In September 2016, Jazz Pharmaceuticals, Inc., our wholly owned subsidiary, submitted a Citizen Petition to the FDA requesting that, for safety reasons, the FDA refuse to approve any sodium oxybate ANDA with a proposed package insert or REMS that omits the portions of the Xyrem package insert and the Xyrem REMS that instruct prescribers on adjusting the dose of the product when it is co-administered with divalproex sodium (also known as valproate or valproic acid). On January 17, 2017, the FDA granted the Citizen Petition with respect to the Xyrem package insert. The FDA concluded that it will not approve any sodium oxybate ANDA referencing Xyrem that does not include in its package insert the portions of the currently approved Xyrem package insert related to the drug-drug interaction, or DDI, with divalproex sodium. The FDA stated that it did not need to reach the question of whether the DDI information could have been excluded from the generic sodium oxybate REMS materials because it was approving a REMS in connection with a sodium oxybate ANDA including that information. Our Xyrem patents include three method of administration patents relating to a DDI, or DDI patents, covering these instructions on the Xyrem package insert and Xyrem REMS. We cannot predict whether or when one or more of the ANDA filers may pursue a challenge to the FDA’s response to the Citizen Petition or whether any such challenges would be successful. Likewise, we cannot predict whether we will be able to maintain the validity of, or will otherwise obtain a judicial determination that the generic sodium oxybate package insert or the generic sodium oxybate REMS will infringe, any of our patents or, if we prevail in proving infringement, whether a court will grant an injunction that prevents any non-settling ANDA filer or other company introducing a different sodium oxybate product from marketing its product.
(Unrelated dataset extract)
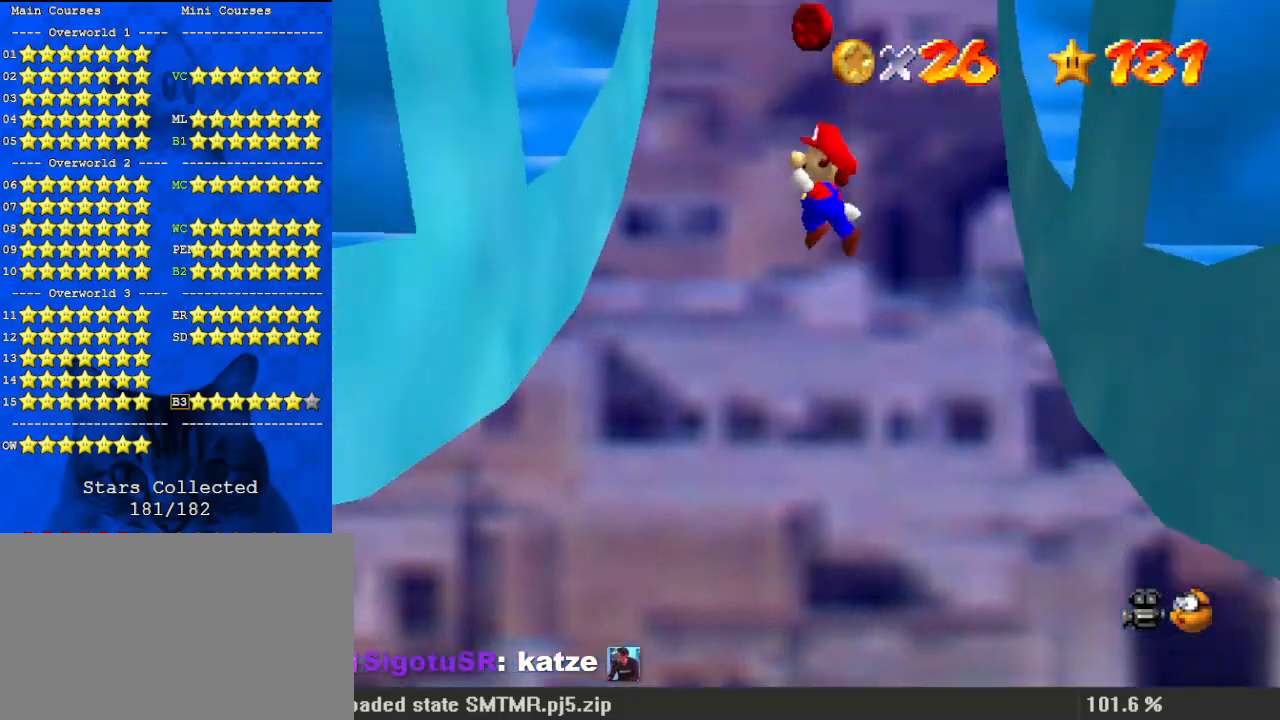
{"keys": ["right", "shift", "up"], "events": [[100, "left", "up"], [300, "left", "down"], [367, "left", "up"], [400, "right", "down"], [400, "shift", "down"]]}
For further discussion of risks and uncertainties related to our REMS, our REMS patents and our DDI patents, see the risk factors under the headings “Risks Related to Xyrem and the Significant Impact of Xyrem Sales” and “Risks Related to Our Intellectual Property” in Part II, Item 1A of this Quarterly Report on Form 10-Q.
On January 17, 2017, the FDA announced approval of the West-Ward ANDA, and on January 19, 2017, the FDA tentatively approved two additional ANDAs for generic versions of Xyrem, one for Amneal Pharmaceuticals, LLC, or Amneal, and one for Ohm Laboratories Inc., formerly known as Ranbaxy, Inc., or Ohm. West-Ward’s ANDA approval includes a waiver

34


that permits West-Ward to use a separate REMS program from the Xyrem REMS, or the generic sodium oxybate REMS, on the condition that the generic sodium oxybate REMS be open to all future sponsors of ANDAs or NDAs for sodium oxybate products. We were not involved in the development of the generic sodium oxybate REMS. We continue to evaluate potential challenges based on the FDA’s waiver of the requirement for a single, shared system REMS in connection with the approvals of the ANDAs, including whether the FDA’s waiver decision meets the conditions for such a waiver under applicable law. We cannot predict whether or when we may pursue any such challenges or whether any such challenges would be successful.
In connection with FDA approval of the current Xyrem REMS in February 2015, the FDA indicated that it intends to evaluate the Xyrem REMS on an ongoing basis and will require modifications as may be appropriate. We cannot predict whether the FDA will request, seek to require or ultimately require modifications to, or impose additional requirements on, the Xyrem REMS in connection with the anticipated distribution of the West-Ward AG Product, the approval of the generic sodium oxybate REMS or otherwise, or the potential timing, terms or propriety thereof. Any such modifications or additional requirements could make it more difficult or expensive for us to distribute Xyrem, make distribution easier for sodium oxybate competitors, impair the safety profile of Xyrem and/or negatively affect sales of Xyrem. We also may face pressure to license or share intellectual property pertinent to the Xyrem REMS, including proprietary data required for the safe distribution of sodium oxybate, in connection with the FDA’s approval of the generic sodium oxybate REMS. We cannot predict the outcome or impact on our business of any future action that we may take with respect to the approval of the generic sodium oxybate REMS, or licensing or sharing intellectual property pertinent to the Xyrem REMS or elements of the Xyrem REMS.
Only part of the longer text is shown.